BEGIN Stored data
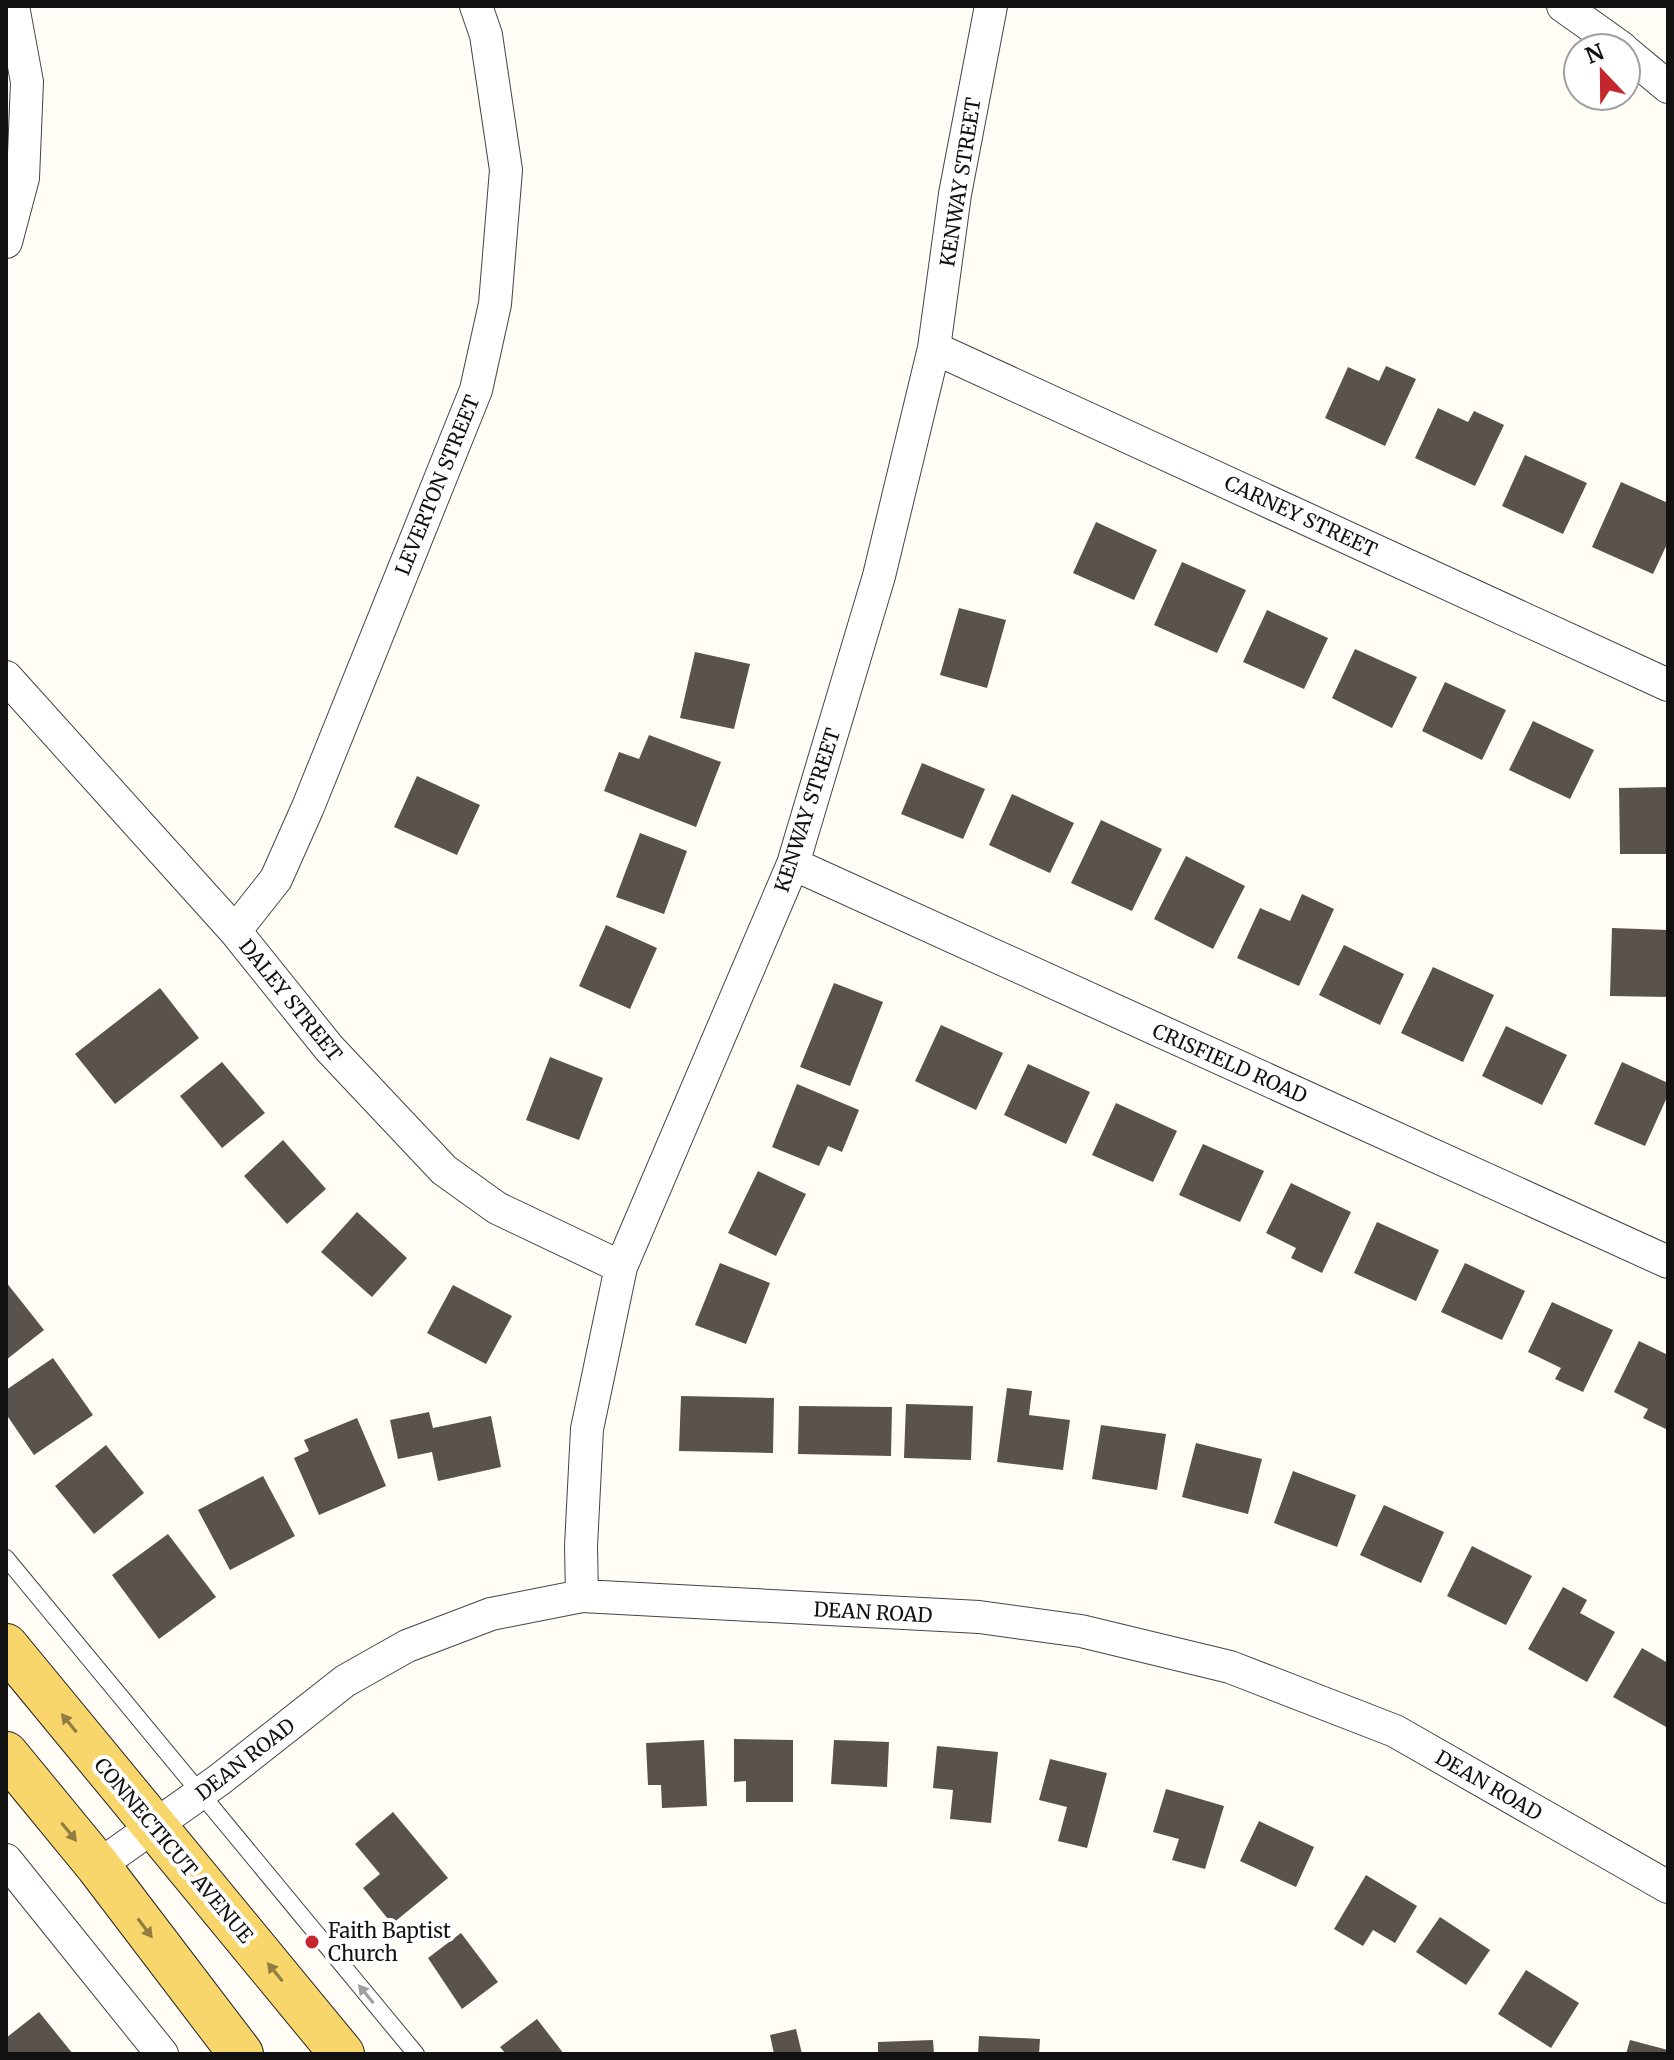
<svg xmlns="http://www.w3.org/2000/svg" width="1674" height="2060" viewBox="0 0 1674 2060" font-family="Merriweather,serif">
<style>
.building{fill:#5a524d}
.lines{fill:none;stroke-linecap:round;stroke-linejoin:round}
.lane-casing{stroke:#444;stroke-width:18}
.street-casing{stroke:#444;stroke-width:34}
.primary-casing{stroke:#222;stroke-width:46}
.lane{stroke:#fff;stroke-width:16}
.street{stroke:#fff;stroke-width:32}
.primary{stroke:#f9d66b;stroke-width:44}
.oneway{fill:#917d42}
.oneway2{fill:#a0a0a0}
.poi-dot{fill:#c4262e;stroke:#fff;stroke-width:3}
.labels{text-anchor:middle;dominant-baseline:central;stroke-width:8;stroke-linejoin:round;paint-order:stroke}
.street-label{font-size:20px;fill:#111;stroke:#fff}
.poi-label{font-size:20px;fill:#111;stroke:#fff;text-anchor:start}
</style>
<rect width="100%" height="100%" fill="#fffdf5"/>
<path class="building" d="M1386,366L1416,379L1385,446L1325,418L1348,367L1379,381Z
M1438,408L1468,422L1474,411L1504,425L1475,486L1415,458Z
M1525,455L1587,483L1563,534L1502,506Z
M1621,482L1668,503V542L1653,574L1592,547Z
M1096,522L1157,550L1134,600L1073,573Z
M1182,562L1246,590L1217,653L1154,625Z
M959,608L1006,620L987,688L940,675Z
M1267,610L1328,638L1304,689L1243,662Z
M1355,649L1417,677L1392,728L1332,698Z
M695,652L750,664L734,729L680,718Z
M1445,682L1506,710L1482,760L1422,731Z
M1533,721L1594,750L1570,799L1509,770Z
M649,735L721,762L696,827L604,791L619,752L639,759Z
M922,763L985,789L963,839L901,814Z
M417,776L480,805L457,855L394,827Z
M1668,787V854H1620L1619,788Z
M1012,794L1074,823L1050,873L989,845Z
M1101,820L1162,849L1132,911L1071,883Z
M640,833L687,851L664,914L616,897Z
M1186,856L1245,886L1213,949L1154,919Z
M1302,894L1334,909L1299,986L1237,958L1260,908L1290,921Z
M606,925L657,948L630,1009L579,986Z
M1612,928L1668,930V997L1610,996Z
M1344,945L1404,974L1380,1025L1319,995Z
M1433,967L1494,995L1463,1062L1401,1033Z
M834,983L883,1002L850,1086L800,1067Z
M160,988L199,1038L115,1104L75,1054Z
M941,1025L1003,1053L976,1110L915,1081Z
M1506,1026L1567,1055L1542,1105L1482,1076Z
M550,1057L603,1078L579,1140L526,1120Z
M222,1062L265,1113L222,1148L180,1096Z
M1622,1062L1668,1083V1095L1645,1146L1594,1124Z
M1028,1064L1090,1092L1066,1144L1004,1115Z
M797,1084L859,1110L842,1152L828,1146L819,1166L772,1147Z
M1116,1103L1177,1131L1153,1182L1092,1155Z
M283,1140L326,1189L287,1224L244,1176Z
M1203,1144L1264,1171L1240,1222L1179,1195Z
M758,1171L806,1194L776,1256L728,1233Z
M1291,1183L1351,1212L1322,1273L1291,1258L1296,1248L1266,1233Z
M357,1212L407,1258L372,1297L321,1252Z
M1377,1222L1439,1250L1416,1301L1354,1273Z
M720,1263L770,1283L746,1344L695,1325Z
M1465,1263L1525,1291L1502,1340L1441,1312Z
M6,1282L44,1330L6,1360Z
M453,1285L512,1316L486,1364L427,1333Z
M1552,1302L1613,1330L1583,1392L1555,1379L1561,1368L1528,1352Z
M1639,1341L1668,1355V1430L1643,1418L1648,1409L1614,1392Z
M53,1358L93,1415L34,1455L6,1414V1390Z
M1007,1388L1032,1391L1029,1415L1070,1420L1063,1470L997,1462Z
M681,1396L774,1398L773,1453L679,1451Z
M906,1404L973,1406L971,1460L904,1458Z
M799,1406L892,1407L891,1456L798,1454Z
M429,1412L433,1428L491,1416L501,1467L438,1481L432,1452L398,1459L390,1420Z
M357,1418L386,1486L319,1515L294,1458L309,1451L304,1440Z
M1101,1425L1166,1434L1157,1490L1092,1479Z
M1196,1443L1262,1459L1248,1514L1182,1497Z
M106,1445L144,1493L94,1534L55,1486Z
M1293,1471L1356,1495L1337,1547L1274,1523Z
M263,1476L295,1536L230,1570L198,1510Z
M1384,1505L1444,1532L1421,1583L1360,1555Z
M168,1534L216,1597L159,1639L112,1575Z
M1472,1546L1532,1576L1506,1625L1447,1596Z
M1563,1587L1587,1600L1580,1613L1615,1632L1587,1682L1528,1649Z
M1642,1648L1668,1663V1728L1613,1697Z
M734,1739L793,1740V1802H746V1781L734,1782Z
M704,1740L707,1806L662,1808L661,1785H648L646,1743Z
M834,1740L889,1742L887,1787L831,1784Z
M937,1746L998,1752L991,1823L950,1819L953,1790L933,1788Z
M1050,1759L1107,1773L1087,1848L1058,1841L1067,1807L1039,1800Z
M1166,1789L1224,1806L1205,1869L1172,1860L1179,1839L1153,1832Z
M393,1812L448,1878L392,1924L363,1888L380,1874L355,1844Z
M1259,1821L1314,1847L1296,1887L1240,1861Z
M1366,1875L1417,1906L1395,1943L1373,1930L1363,1946L1334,1929Z
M1440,1917L1490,1950L1466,1985L1416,1952Z
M461,1933L498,1982L462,2009L428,1958Z
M1526,1970L1579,2003L1551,2048L1498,2014Z
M39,2012L73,2054H6V2038Z
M537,2019L564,2054H506L500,2047Z
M796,2029L802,2054H774L770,2035Z
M979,2036L1040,2039L1039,2054H978Z
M933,2040L934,2054H878V2042Z
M1630,2040L1668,2050V2054H1626Z"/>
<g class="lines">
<defs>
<path id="lane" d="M6,1558L416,2054"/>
<path id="street" d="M1563,6L1622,48
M1626,52L1668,87
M6,242L23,178L27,82L13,6
M934,348L1668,685
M6,677L235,931L329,1048L444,1170L497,1208L621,1267
M793,864L1668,1262
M235,931L276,879L308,807L476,390L495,304L506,170L486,35L476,6
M582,1596L581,1546L587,1429L621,1267L793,864L879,576L934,348L955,194L991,6
M6,1860L162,2054
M98,1866L219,1780L345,1681L407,1646L491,1614L582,1596L979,1617L1081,1631L1230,1667L1395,1731L1668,1887"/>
<path id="primary" d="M6,1646L342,2054
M6,1754L98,1866L241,2054"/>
</defs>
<use href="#lane" class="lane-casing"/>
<use href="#street" class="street-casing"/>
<use href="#primary" class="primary-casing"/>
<use href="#lane" class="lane"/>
<use href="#street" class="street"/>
<use href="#primary" class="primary"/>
</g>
<defs><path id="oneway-solid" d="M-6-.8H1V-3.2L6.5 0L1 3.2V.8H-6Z" transform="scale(2)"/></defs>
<g class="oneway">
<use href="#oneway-solid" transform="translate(69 1723) rotate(-129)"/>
<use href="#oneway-solid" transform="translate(69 1832) rotate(51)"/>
<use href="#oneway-solid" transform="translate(145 1928) rotate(53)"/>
<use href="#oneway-solid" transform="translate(275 1972) rotate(-129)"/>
</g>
<use class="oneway2" href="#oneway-solid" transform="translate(366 1994) rotate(-129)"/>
<circle class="poi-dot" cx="312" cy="1942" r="8"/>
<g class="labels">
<g class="street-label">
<text transform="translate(960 182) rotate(-81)">KENWAY STREET</text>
<text transform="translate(437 485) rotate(-68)">LEVERTON STREET</text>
<text transform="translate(1301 516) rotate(25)">CARNEY STREET</text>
<text transform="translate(807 810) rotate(-72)">KENWAY STREET</text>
<text transform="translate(291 1000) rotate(51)">DALEY STREET</text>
<text transform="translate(1230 1063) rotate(24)">CRISFIELD ROAD</text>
<text transform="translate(873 1612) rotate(3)">DEAN ROAD</text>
<text transform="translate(245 1759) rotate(-38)">DEAN ROAD</text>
<text transform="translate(1489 1785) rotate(30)">DEAN ROAD</text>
<text transform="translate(174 1850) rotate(50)">CONNECTICUT AVENUE</text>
</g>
<g class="poi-label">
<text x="328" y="1930">Faith Baptist<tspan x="328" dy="23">Church</tspan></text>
</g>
</g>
<rect width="1674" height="2060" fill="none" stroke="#111111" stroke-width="16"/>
<g transform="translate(1602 72) rotate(338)"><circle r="38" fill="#ffffff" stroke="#a0a0a0" stroke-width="2"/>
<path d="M0-6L14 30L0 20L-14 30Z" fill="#c4262e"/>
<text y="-12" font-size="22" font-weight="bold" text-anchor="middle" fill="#111111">N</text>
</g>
</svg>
END Stored data
**Work to be completed:** Find every line in the records that has the word "labels". Copy those lines.

**Expected output:**
.labels{text-anchor:middle;dominant-baseline:central;stroke-width:8;stroke-linejoin:round;paint-order:stroke}
<g class="labels">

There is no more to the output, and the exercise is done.